5. Build Responsible AI by Design
If you’ve ever watched a “black box” tool spit out an answer and thought, “where did that come from?”, you already understand why explainability matters. Responsible AI means showing your work, tracing every output to a trusted source, making sure it’s grounded in expertise, and giving people the right to challenge it. When people understand the “why” behind AI outputs, they’re far more likely to use them.
Mitratech’s ARIES™ HR digital assistant is a practical example. It draws from vetted content written by HR and employment law experts, and every recommendation links directly to its source. This transparency gives users confidence to act on the advice, not second-guess it.
Key Takeaways:
- Create and use AI systems with transparent, trusted sources, avoid “black box” tools.
- Prioritize explainability to trace AI decisions, especially in sensitive HR processes.

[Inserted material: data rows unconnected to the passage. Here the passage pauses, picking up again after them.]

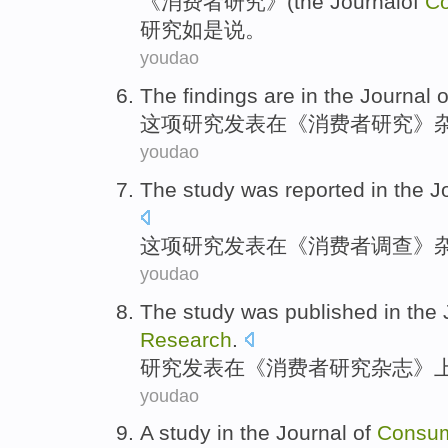
《
消费者
研究
》(
the
Journal
of
C
研究
如是说
。
youdao
The findings
are
in
the
Journal
o
这项
研究发表
在
《
消费者
研究》
youdao
The study
was reported
in
the J
这项
研究
发表
在
《消费者调查》
youdao
The
study
was published
in
the
Research
.
研究
发表
在
《
消费者
研究
杂志
》
youdao
A
study
in the
Journal
of
Consu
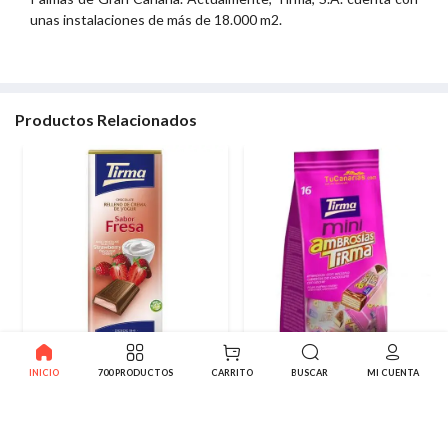
unas instalaciones de más de 18.000 m2.
Productos Relacionados
Chocolate relleno Yogur Fresa
Ambrosias mini Tirma
INICIO
700 PRODUCTOS
CARRITO
BUSCAR
MI CUENTA
Tirma 103g
Chocolate 16 unidades
2.28€
4.95€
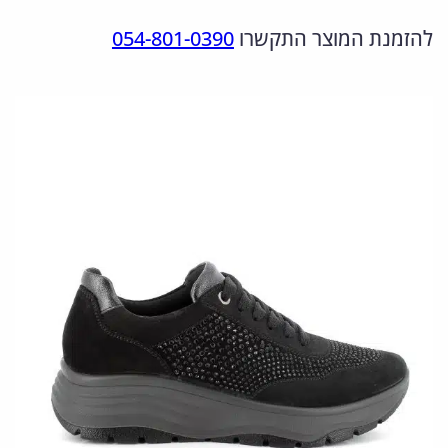
מ
ר
ר
להזמנת המוצר התקשרו
054-801-0390
ו
ה
ה
ת
מ
נ
ש
ל
ק
ו
6
ו
כ
5
ר
ח
6
י
י
2
ה
ה
9
י
ו
1
.
ה
א
7
:
:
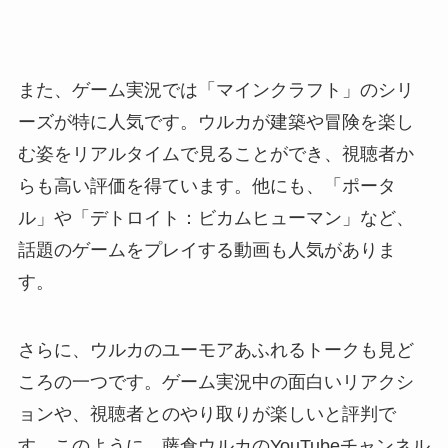
また、ゲーム実況では「マインクラフト」のシリ
ーズが特に人気です。ウルカが建築や冒険を楽し
む姿をリアルタイムで見ることができ、視聴者か
らも高い評価を得ています。他にも、「ポータ
ル」や「デトロイト：ビカムヒューマン」など、
話題のゲームをプレイする動画も人気がありま
す。
さらに、ウルカのユーモアあふれるトークも見ど
ころの一つです。ゲーム実況中の面白いリアクシ
ョンや、視聴者とのやり取りが楽しいと評判で
す。このように、藤倉ウルカのYouTubeチャンネル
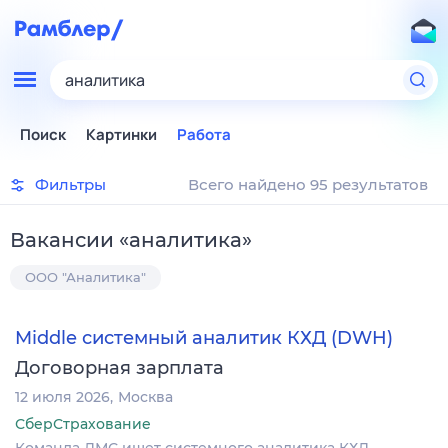
аналитика
Поиск
Картинки
Работа
Фильтры
Всего найдено 95 результатов
Вакансии
«
аналитика
»
ООО "Аналитика"
Middle системный аналитик КХД (DWH)
Договорная зарплата
12 июля 2026
Москва
СберСтрахование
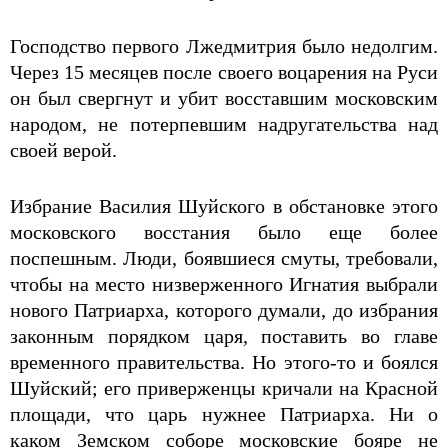
Господство первого Лжедмитрия было недолгим.
Через 15 месяцев после своего воцарения на Руси
он был свергнут и убит восставшим московским
народом, не потерпевшим надругательства над
своей верой.
Избрание Василия Шуйского в обстановке этого
московского восстания было еще более
поспешным. Люди, боявшиеся смуты, требовали,
чтобы на место низверженного Игнатия выбрали
нового Патриарха, которого думали, до избрания
законным порядком царя, поставить во главе
временного правительства. Но этого-то и боялся
Шуйский; его приверженцы кричали на Красной
площади, что царь нужнее Патриарха. Ни о
каком Земском соборе московские бояре не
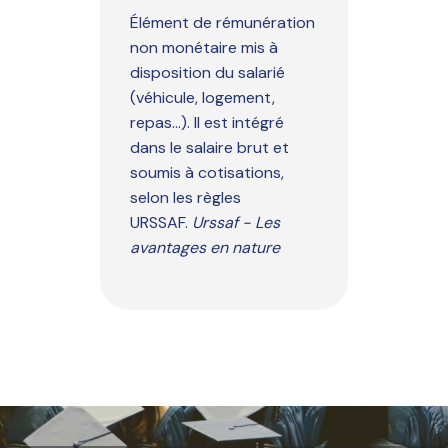
Élément de rémunération
non monétaire mis à
disposition du salarié
(véhicule, logement,
repas...). Il est intégré
dans le salaire brut et
soumis à cotisations,
selon les règles
URSSAF.
Urssaf - Les
avantages en nature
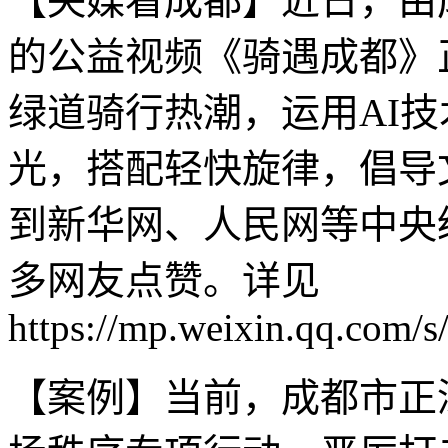
【央媒看成都】近日，由
的公益视频《骑遇成都》
绿道骑行热潮，运用AI
光，搭配轻快旋律，倡导
到新华网、人民网等中央
多网友点赞。详见
https://mp.weixin.qq.co
【案例】当前，成都市正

When you strip away the jargon and the pressure to “get AI right,” what’s left is the same thing HR has always been about—good judgment, clear communication, and a deep understanding of people. The tools are changing, but the heartbeat of the work hasn’t. Whether you’re testing an AI pilot, updating your SMART goals, or just trying to make the day a little smoother for your team, the real measure of progress is trust.
If 2025 was the year HR experimented with AI, 2026 will be the year we operationalize it, with more empathy, stronger guardrails, and a deeper understanding that technology is only as fair and effective as the people shaping it.
Start small, stay curious, and keep humans in the loop.